§ O que fazer
Transcreva a parte da entrevista começando em "O ministro também" e terminando em "relações de emprego?", trocando "julgamentos virtuais" por "sessões virtuais".

Entrevista – É preciso repensar o tamanho da Justiça do Trabalho, afirma Gilmar
Por Rayane Fernandes e Tiago Angelo | Conjur
O ministro Gilmar Mendes, decano do Supremo Tribunal Federal, defende uma ideia controversa: nos próximos dez anos, será necessário discutir o tamanho da Justiça do Trabalho, levando em conta a possibilidade de parte das ações que discutem as novas relações de trabalho passar a ser de atribuição da Justiça comum.
“Tenho a visão de que a Justiça do Trabalho vai continuar sendo importante no Brasil, considerando as nossas assimetrias regionais. Mas talvez ela esteja superdimensionada. Já tivemos debates sobre se acidente de trabalho ficaria na Justiça do Trabalho ou na Justiça comum, por exemplo. É questão de ajuste e em pouco tempo isso se fará”, afirmou o magistrado em entrevista à revista eletrônica Consultor Jurídico e ao Anuário da Justiça Brasil 2024, que será lançado em maio no Supremo Tribunal Federal.Leia mais
Essa declaração chega em um momento de crescente tensão entre o Supremo e o Tribunal Superior do Trabalho, por causa de decisões sobre o vínculo empregatício de motoristas e entregadores com plataformas como Uber e IFood. O STF entende que não há vínculo, enquanto a Justiça do Trabalho muitas vezes decide em sentido oposto. Por enquanto, as decisões estão sendo reformadas por meio de reclamações ao Supremo, que já reconheceu a repercussão geral do tema e pode encerrar a discussão de uma vez por todas.
O ministro também comentou as decisões sobre a chamada “pauta de costumes”, que por vezes geram reações do Congresso, o uso de inteligência artificial nos tribunais e os julgamentos virtuais, que, segundo Gilmar, vieram para ficar.
Leia a seguir a entrevista:
ConJur — Qual é o papel da Justiça do Trabalho no contexto de flexibilização das relações de emprego?

§ Seção de dados
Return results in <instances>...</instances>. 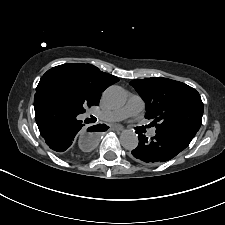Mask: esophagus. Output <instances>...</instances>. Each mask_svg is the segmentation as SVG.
Masks as SVG:
<instances>
[{"label":"esophagus","instance_id":"1","mask_svg":"<svg viewBox=\"0 0 225 225\" xmlns=\"http://www.w3.org/2000/svg\"><path fill=\"white\" fill-rule=\"evenodd\" d=\"M113 128L116 130V131H123V127L121 125H114Z\"/></svg>","mask_w":225,"mask_h":225}]
</instances>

§ Resposta esperada
O ministro também comentou as decisões sobre a chamada “pauta de costumes”, que por vezes geram reações do Congresso, o uso de inteligência artificial nos tribunais e os sessões virtuais, que, segundo Gilmar, vieram para ficar.
Leia a seguir a entrevista:
ConJur — Qual é o papel da Justiça do Trabalho no contexto de flexibilização das relações de emprego?